Subject: Economics and Finance Book Title: Fundamental Determinants of Exchange Rates
Fundamental Determinants of Exchange Rates
Stein, Jerome L.
Eastman Professor of Political Economy, Brown University
Allen, Polly Reynolds
Professor of Economics, University of Connecticut
Print publication date: 1998
Published to Oxford Scholarship Online: November 2003
Print ISBN-13: 978-0-19-829306-4
doi:10.1093/0198293062.001.0001
Abstract:
The NATREX approach offers an alternative paradigm to the Purchasing Power Parity for equilibrium real exchange rates. NATREX is the acronym for NATural Real EXchange, referring to a medium-run, inter-cyclical equilibrium real exchange rate, determined by real, fundamental factors. Importantly, the NATREX is a moving equilibrium real exchange rate, responding to continual changes in exogenous and endogenous real fundamentals. In a world of high capital mobility, the fundamentals of thrift, productivity, capital intensity, and net debt to foreigners become particularly important, influencing desired long-term capital flows and altering the equilibrium real exchange rate. The NATREX approach identifies and models the fundamental determinants of equilibrium real exchange rates, consistent with their recent empirical movements in various countries.The NATREX model is a dynamic stock-flow growth model.
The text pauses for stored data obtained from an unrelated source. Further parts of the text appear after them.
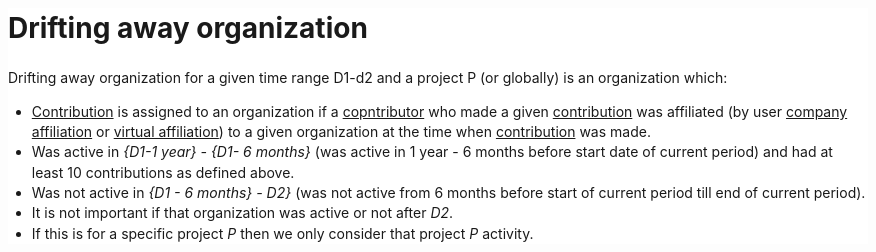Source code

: # Drifting away organization

Drifting away organization for a given time range D1-d2 and a project P (or globally) is an organization which:

- [Contribution](#contribution) is assigned to an organization if a [copntributor](#contributor) who made a given [contribution](#contribution) was affiliated (by user [company affiliation](#user-company-affiliation) or [virtual affiliation](#virtual-affiliation)) to a given organization at the time when [contribution](#contribution) was made.
- Was active in _{D1-1 year} - {D1- 6 months}_ (was active in 1 year - 6 months before start date of current period) and had at least 10 contributions as defined above.
- Was not active in _{D1 - 6 months} - D2}_ (was not active from 6 months before start of current period till end of current period).
- It is not important if that organization was active or not after _D2_.
- If this is for a specific project _P_ then we only consider that project _P_ activity.
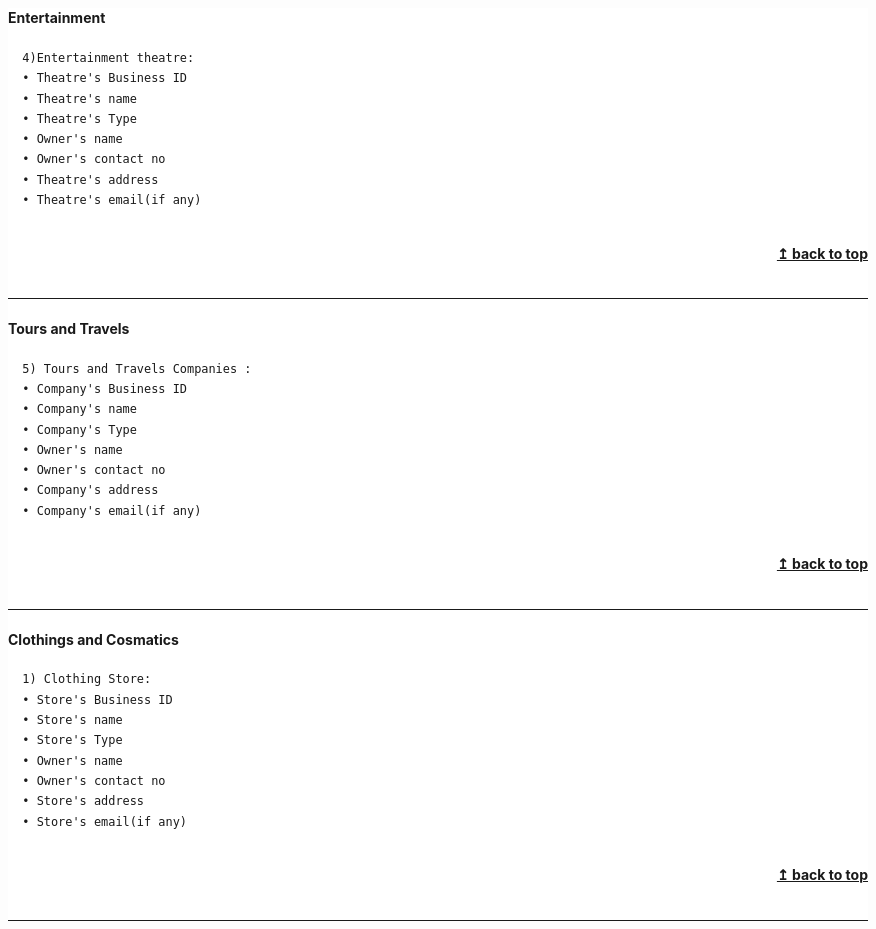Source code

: <a name="E"></a>
#### Entertainment

      4)Entertainment theatre:
      • Theatre's Business ID
      • Theatre's name
      • Theatre's Type
      • Owner's name
      • Owner's contact no
      • Theatre's address
      • Theatre's email(if any)
  <br/>
  <div align="right">
      <b><a href="#top">↥ back to top</a></b>
  </div>
  <br/>
  <hr>

  <a name="TT"></a>
#### Tours and Travels

      5) Tours and Travels Companies :
      • Company's Business ID
      • Company's name
      • Company's Type
      • Owner's name
      • Owner's contact no
      • Company's address
      • Company's email(if any)
  <br/>
  <div align="right">
      <b><a href="#top">↥ back to top</a></b>
  </div>
  <br/>
  <hr>

<a name="C"></a>
#### Clothings and Cosmatics

      1) Clothing Store:
      • Store's Business ID
      • Store's name
      • Store's Type
      • Owner's name
      • Owner's contact no
      • Store's address
      • Store's email(if any)
  <br/>
  <div align="right">
      <b><a href="#top">↥ back to top</a></b>
  </div>
  <br/>
  <hr>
The goal of the NATREX approach is primarily empirical – to explain movements of medium- to long-run real exchange rates in terms of the fundamental real variables of thrift and productivity, assuming that real exchange rates do adjust toward their equilibrium level, although with a lag. A family of consistent general equilibrium models – of rational, optimizing behavior, determining medium-run equilibrium real exchange rates – forms the core of the NATREX approach. These models provide logical economic justifications for the empirical results.